Между прочим, в данном отношении отечественные федеративные искания – в отличие от экспериментов с поощрением меньшинств – не кажутся новаторскими. Специалисты, интересовавшиеся политическим развитием Индии, не раз обращали внимание на тот факт, что британские колонизаторы конструировали «жемчужину британской короны» в качестве федерации именно потому, что так легче было присоединять к ней новые территории. Вот что пишет один из них: «Для британцев федеральный дизайн вовсе не был подспорьем демократии. Его внедрение не предполагало ни более широкого вовлечения масс в политику, ни предоставления самоуправления территориальным сообществам. Для них федерализм был удобным инструментом колонизации, позволявшим эффективно аннексировать новые земли. Федеративные установления с присущими им принципами разделенного правления составили основу для соглашений, заключавшихся с отдельными князьями. Присоединение к федеральной Индии как части британской империи предоставляло этим владыкам, соглашавшимся на доминирование колонизаторов, наилучшие шансы на сохранение собственных царств»[48].

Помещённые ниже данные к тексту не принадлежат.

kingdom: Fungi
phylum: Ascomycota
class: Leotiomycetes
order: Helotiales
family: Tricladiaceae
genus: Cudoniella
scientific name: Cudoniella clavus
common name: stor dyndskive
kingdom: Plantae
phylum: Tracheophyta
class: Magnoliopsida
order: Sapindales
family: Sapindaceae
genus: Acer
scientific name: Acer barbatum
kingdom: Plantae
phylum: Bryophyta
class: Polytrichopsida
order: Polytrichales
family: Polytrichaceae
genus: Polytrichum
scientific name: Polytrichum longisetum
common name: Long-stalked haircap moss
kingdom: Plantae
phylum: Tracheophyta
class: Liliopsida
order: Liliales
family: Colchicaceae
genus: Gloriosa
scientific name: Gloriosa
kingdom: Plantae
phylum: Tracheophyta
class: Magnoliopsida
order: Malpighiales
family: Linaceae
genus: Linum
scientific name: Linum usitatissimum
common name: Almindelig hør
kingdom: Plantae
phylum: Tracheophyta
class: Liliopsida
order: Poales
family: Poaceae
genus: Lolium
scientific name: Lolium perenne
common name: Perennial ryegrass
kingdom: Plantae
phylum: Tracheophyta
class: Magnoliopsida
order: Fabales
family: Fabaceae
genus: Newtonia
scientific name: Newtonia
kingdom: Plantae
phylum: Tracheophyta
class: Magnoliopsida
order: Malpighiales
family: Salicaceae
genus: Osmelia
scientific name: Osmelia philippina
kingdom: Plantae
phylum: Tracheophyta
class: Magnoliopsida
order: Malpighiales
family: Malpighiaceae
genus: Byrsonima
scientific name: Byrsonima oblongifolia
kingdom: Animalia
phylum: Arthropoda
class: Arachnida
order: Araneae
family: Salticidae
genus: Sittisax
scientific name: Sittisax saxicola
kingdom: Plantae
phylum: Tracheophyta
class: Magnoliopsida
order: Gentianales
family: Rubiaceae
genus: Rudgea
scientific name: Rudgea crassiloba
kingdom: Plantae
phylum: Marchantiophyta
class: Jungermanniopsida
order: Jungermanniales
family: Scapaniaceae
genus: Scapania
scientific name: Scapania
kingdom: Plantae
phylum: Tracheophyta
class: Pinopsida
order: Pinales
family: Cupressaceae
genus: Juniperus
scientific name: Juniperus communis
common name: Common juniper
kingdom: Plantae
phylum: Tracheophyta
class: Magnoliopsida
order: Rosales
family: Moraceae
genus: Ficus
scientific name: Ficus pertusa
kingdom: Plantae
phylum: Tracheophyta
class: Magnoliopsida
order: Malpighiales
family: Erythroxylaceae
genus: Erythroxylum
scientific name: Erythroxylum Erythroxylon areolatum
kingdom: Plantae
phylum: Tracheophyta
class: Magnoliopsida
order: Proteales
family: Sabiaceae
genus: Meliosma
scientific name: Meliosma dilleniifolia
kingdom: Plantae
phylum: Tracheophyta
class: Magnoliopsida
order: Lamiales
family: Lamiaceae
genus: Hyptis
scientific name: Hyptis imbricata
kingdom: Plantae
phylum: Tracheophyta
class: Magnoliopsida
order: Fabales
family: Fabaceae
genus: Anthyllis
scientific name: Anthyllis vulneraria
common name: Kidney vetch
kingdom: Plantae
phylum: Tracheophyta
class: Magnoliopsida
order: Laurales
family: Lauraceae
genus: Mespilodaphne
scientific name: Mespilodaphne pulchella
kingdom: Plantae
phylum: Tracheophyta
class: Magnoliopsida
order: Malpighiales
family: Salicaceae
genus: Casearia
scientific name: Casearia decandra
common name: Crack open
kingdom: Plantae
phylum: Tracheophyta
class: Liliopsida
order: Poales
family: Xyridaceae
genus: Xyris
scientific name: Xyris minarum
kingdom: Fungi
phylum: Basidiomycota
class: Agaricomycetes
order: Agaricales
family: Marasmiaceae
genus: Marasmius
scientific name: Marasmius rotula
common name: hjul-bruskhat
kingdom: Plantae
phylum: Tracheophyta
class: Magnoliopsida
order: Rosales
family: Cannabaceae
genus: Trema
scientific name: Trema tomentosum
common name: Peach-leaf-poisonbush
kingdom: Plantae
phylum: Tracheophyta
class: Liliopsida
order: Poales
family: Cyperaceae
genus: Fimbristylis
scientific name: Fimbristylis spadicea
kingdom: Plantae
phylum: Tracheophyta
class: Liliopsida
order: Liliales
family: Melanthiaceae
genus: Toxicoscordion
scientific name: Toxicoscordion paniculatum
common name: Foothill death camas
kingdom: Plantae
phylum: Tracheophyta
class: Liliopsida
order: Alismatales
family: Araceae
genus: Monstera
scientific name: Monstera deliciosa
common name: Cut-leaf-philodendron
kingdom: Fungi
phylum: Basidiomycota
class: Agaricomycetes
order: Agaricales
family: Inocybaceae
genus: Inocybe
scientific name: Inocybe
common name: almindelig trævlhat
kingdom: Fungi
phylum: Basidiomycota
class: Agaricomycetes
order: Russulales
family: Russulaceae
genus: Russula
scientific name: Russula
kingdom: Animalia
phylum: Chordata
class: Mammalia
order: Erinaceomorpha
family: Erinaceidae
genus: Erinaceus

Итак, к чему же приводит предпринятый анализ? Рассмотрев две ключевые особенности советского федерализма – присущее ему покровительственное отношение к национальным меньшинствам и «заряженность» на обоснование территориальной экспансии, – мы убеждаемся в том, что в нынешней Российской Федерации первая из упомянутых ипостасей (условно назовем ее «позитивной») была подмята и вытеснена второй (с той же долей условности назовем ее «негативной»). Иными словами, подобно тому как это происходит и в прочих сферах жизни современной России, в плане федералистского строительства реставрация «советского» касается лишь самых архаичных, отсталых, дремучих его элементов. Причем процесс подражания оказался слишком творческим. Подспудно проповедуемая ориентация на «хороший» Советский Союз обернулась тем, что, с одной стороны, из его светлого образа изгнали «национально-этническую вольницу», а с другой стороны, поставили федеративную идею на службу расширению и упрочению российской сферы влияния, пусть даже ограниченной и виртуальной. То есть, как нередко у нас бывает, положительный опыт был забыт и вытеснен, а отрицательный опыт, напротив, возвышен и расширен. Беда, однако, в том, что «хороший» Советский Союз заведомо приговорен завершить свой жизненный путь точно так же, как и предыдущий «плохой». И произойдет это не потому, что он «недостаточно» хорош, а из-за того, что это – по-прежнему Советский Союз.